The Second Noah and the True Ark
The story of Noah is a glorious story of God's faithfulness. But if we stop with Noah, we are left with a righteous man in a grave. The story is incomplete. The reason the Holy Spirit records the life and death of Noah is to make us long for a better Noah, a greater deliverer.
Noah's name means "rest." His father Lamech hoped he would bring rest from the curse. And in a sense, he did. He was the instrument through whom God gave the human race a new start. But it was a temporary rest. The weeds of sin grew back. The curse remained. The final enemy, death, still reigned.
But there came another Noah, a Second Noah, the Lord Jesus Christ.

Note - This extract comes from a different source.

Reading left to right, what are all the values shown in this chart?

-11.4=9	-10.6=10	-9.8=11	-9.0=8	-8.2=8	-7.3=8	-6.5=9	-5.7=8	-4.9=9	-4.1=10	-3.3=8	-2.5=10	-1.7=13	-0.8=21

He is the one who gives true rest. "Come to me," He says, "all who labor and are heavy laden, and I will give you rest" (Matthew 11:28). This is not the rest of a new start in a fallen world. This is the rest of sins forgiven, of the curse removed, of death defeated.
Jesus also lived in a world drowning in wickedness, a world ripe for judgment. And He also built an ark of salvation. But this ark was not made of gopher wood. This ark was His own body, crucified on a cross. He entered the flood of God's wrath, not just for a year, but for three hours of cosmic darkness on Calvary. He took the full deluge of God's judgment against our sin upon Himself. He was plunged into the ultimate deep.
And just as Noah emerged from the ark into a new world, Jesus Christ emerged from the tomb on the third day into a new creation. He is the firstborn from the dead. And because He lives, we who are in Him, who have taken refuge in the ark of His salvation, will also live.
The obituary of Noah is, "he died." But the testimony of Christ is that He died, yes, but He is risen. "Death hath no more dominion over him." And that changes everything. For the Christian, the final line is not "and he died." It is "and he died, and now he lives." Our story does not end at the grave. Because of Christ, the grave is not a final destination; it is a doorway.
Noah lived a long and faithful life, and then he died, awaiting the promise of the resurrection. We too are called to a long obedience in the same direction. We live in a world that is passing away, a world under judgment. But we are citizens of a new creation. We have taken refuge in the true Ark, Jesus Christ. And though we too will face our final day, though our bodies will be laid in the ground, we do so with a sure and certain hope. The final word over us will not be death, but life. For the one who passed through the ultimate flood has secured for us an inheritance in a world where the rainbow is not just a sign of promise, but the very environment of the throne of God, a world where death is no more.